• [DIRECTIONS]: Write out the entries below in full, exactly as given.
------------------------
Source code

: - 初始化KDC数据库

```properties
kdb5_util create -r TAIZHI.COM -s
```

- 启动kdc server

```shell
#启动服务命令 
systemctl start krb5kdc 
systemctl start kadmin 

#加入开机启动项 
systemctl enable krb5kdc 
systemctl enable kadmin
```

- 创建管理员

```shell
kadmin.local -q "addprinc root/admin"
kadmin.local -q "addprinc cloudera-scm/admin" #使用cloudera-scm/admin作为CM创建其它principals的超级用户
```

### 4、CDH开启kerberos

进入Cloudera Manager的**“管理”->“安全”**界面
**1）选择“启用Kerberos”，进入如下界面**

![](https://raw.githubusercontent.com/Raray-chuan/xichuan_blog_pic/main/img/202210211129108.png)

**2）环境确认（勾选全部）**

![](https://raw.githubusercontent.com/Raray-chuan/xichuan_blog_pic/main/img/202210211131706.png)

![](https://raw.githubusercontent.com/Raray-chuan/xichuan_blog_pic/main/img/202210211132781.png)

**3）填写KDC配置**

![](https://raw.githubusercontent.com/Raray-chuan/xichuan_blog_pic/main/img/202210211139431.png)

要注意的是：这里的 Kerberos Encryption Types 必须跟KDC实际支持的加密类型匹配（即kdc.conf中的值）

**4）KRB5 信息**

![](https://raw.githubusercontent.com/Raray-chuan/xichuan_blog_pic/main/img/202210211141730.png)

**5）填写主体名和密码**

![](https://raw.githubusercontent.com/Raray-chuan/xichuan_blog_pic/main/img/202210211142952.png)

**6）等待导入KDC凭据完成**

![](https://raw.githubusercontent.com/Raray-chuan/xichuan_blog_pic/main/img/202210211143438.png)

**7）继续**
------------------------
• [WRITTEN SOLUTION]:
Source code

: - 初始化KDC数据库

```properties
kdb5_util create -r TAIZHI.COM -s
```

- 启动kdc server

```shell
#启动服务命令 
systemctl start krb5kdc 
systemctl start kadmin 

#加入开机启动项 
systemctl enable krb5kdc 
systemctl enable kadmin
```

- 创建管理员

```shell
kadmin.local -q "addprinc root/admin"
kadmin.local -q "addprinc cloudera-scm/admin" #使用cloudera-scm/admin作为CM创建其它principals的超级用户
```

### 4、CDH开启kerberos

进入Cloudera Manager的**“管理”->“安全”**界面
**1）选择“启用Kerberos”，进入如下界面**

![](https://raw.githubusercontent.com/Raray-chuan/xichuan_blog_pic/main/img/202210211129108.png)

**2）环境确认（勾选全部）**

![](https://raw.githubusercontent.com/Raray-chuan/xichuan_blog_pic/main/img/202210211131706.png)

![](https://raw.githubusercontent.com/Raray-chuan/xichuan_blog_pic/main/img/202210211132781.png)

**3）填写KDC配置**

![](https://raw.githubusercontent.com/Raray-chuan/xichuan_blog_pic/main/img/202210211139431.png)

要注意的是：这里的 Kerberos Encryption Types 必须跟KDC实际支持的加密类型匹配（即kdc.conf中的值）

**4）KRB5 信息**

![](https://raw.githubusercontent.com/Raray-chuan/xichuan_blog_pic/main/img/202210211141730.png)

**5）填写主体名和密码**

![](https://raw.githubusercontent.com/Raray-chuan/xichuan_blog_pic/main/img/202210211142952.png)

**6）等待导入KDC凭据完成**

![](https://raw.githubusercontent.com/Raray-chuan/xichuan_blog_pic/main/img/202210211143438.png)

**7）继续**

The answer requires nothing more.